On Friday, President Biden visited soldiers of the 82nd Airborne Division of the U.S. Army, which serves with Polish troops and is stationed near the Polish-Ukrainian border. He personally asked the paratroopers about the situation on the border and even tasted a soldier’s pizza in the mess hall. He told the soldiers that they were “the best soldiers in the world” and thanked them for their service.
Addressing the U.S. military, the White House president admired the courage of the Ukrainian people, saying that “the Ukrainian people have demonstrated that they are ready to stand their ground, have set an example of courage,” adding that he meant not only the Ukrainian military, but also ordinary people, including women and children. In particular, Biden cited the example of the first days of the war, when unarmed civilians tried to stop Russian tanks.
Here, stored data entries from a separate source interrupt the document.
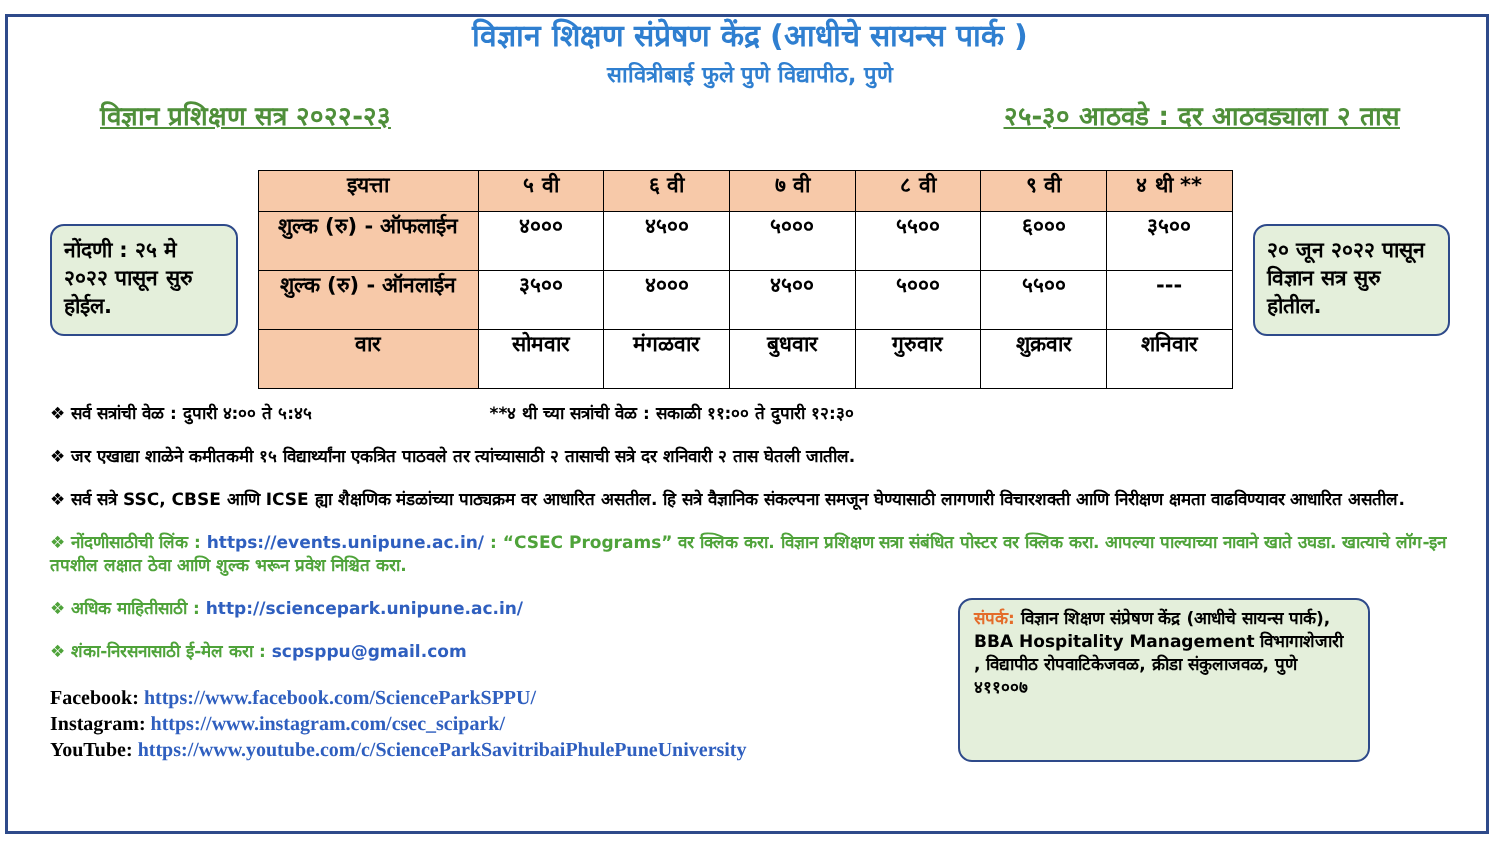विज्ञान शिक्षण संप्रेषण केंद्र (आधीचे सायन्स पार्क )
सावित्रीबाई फुले पुणे विद्यापीठ, पुणे
विज्ञान प्रशिक्षण सत्र २०२२-२३ २५-३० आठवडे : दर आठवड्याला २ तास
नोंदणी : २५ मे २०२२ पासून सुरु होईल.
| इयत्ता | ५ वी | ६ वी | ७ वी | ८ वी | ९ वी | ४ थी ** |
| --- | --- | --- | --- | --- | --- | --- |
| शुल्क (रु) - ऑफलाईन | ४००० | ४५०० | ५००० | ५५०० | ६००० | ३५०० |
| शुल्क (रु) - ऑनलाईन | ३५०० | ४००० | ४५०० | ५००० | ५५०० | --- |
| वार | सोमवार | मंगळवार | बुधवार | गुरुवार | शुक्रवार | शनिवार |
२० जून २०२२ पासून विज्ञान सत्र सुरु होतील.
❖ सर्व सत्रांची वेळ : दुपारी ४:०० ते ५:४५ **४ थी च्या सत्रांची वेळ : सकाळी ११:०० ते दुपारी १२:३०
❖ जर एखाद्या शाळेने कमीतकमी १५ विद्यार्थ्यांना एकत्रित पाठवले तर त्यांच्यासाठी २ तासाची सत्रे दर शनिवारी २ तास घेतली जातील.
❖ सर्व सत्रे SSC, CBSE आणि ICSE ह्या शैक्षणिक मंडळांच्या पाठ्यक्रम वर आधारित असतील. हि सत्रे वैज्ञानिक संकल्पना समजून घेण्यासाठी लागणारी विचारशक्ती आणि निरीक्षण क्षमता वाढविण्यावर आधारित असतील.
❖ नोंदणीसाठीची लिंक : https://events.unipune.ac.in/ : “CSEC Programs” वर क्लिक करा. विज्ञान प्रशिक्षण सत्रा संबंधित पोस्टर वर क्लिक करा. आपल्या पाल्याच्या नावाने खाते उघडा. खात्याचे लॉग-इन तपशील लक्षात ठेवा आणि शुल्क भरून प्रवेश निश्चित करा.
❖ अधिक माहितीसाठी : http://sciencepark.unipune.ac.in/
❖ शंका-निरसनासाठी ई-मेल करा : scpsppu@gmail.com
Facebook: https://www.facebook.com/ScienceParkSPPU/
Instagram: https://www.instagram.com/csec_scipark/
YouTube: https://www.youtube.com/c/ScienceParkSavitribaiPhulePuneUniversity
संपर्क: विज्ञान शिक्षण संप्रेषण केंद्र (आधीचे सायन्स पार्क), BBA Hospitality Management विभागाशेजारी , विद्यापीठ रोपवाटिकेजवळ, क्रीडा संकुलाजवळ, पुणे ४११००७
Biden also said that not only the fate of Ukraine is being decided now, and the task of the world community is not only to help the Ukrainian people prevent their further destruction. Biden told the military that it is now deciding “what kind of world your children and grandchildren will live in in terms of their freedom.”
According to President Biden, the world is now in a new phase and will no longer be the same. And the main question is whether autocracies or democracy and democratic values will win the world.
The U.S. president’s plane landed Friday afternoon at the airport in Rzeszow, the largest city in southeastern Poland, where U.S. troops are based about an hour from the Ukrainian border.
Right at the Rzeszow-Jasenka airport, Presidents Joe Biden and Andrzej Duda were given a humanitarian briefing on the possibilities of helping Ukrainian civilians sheltering from Russian shelling as well as assisting the growing flow of Ukrainian refugees inside Ukraine.
Poland hopes Biden’s visit will illustrate earlier White House statements that NATO will defend “every inch” of alliance territory. Warsaw is keen to see more U.S. troops stationed on NATO’s eastern flank.
It has been suggested that Poland is likely to float the idea of an international peacekeeping mission to send it to Ukraine. This idea was first proposed by Polish Deputy Prime Minister and ruling party leader Jaroslaw Kaczynski during a trip to Kiev.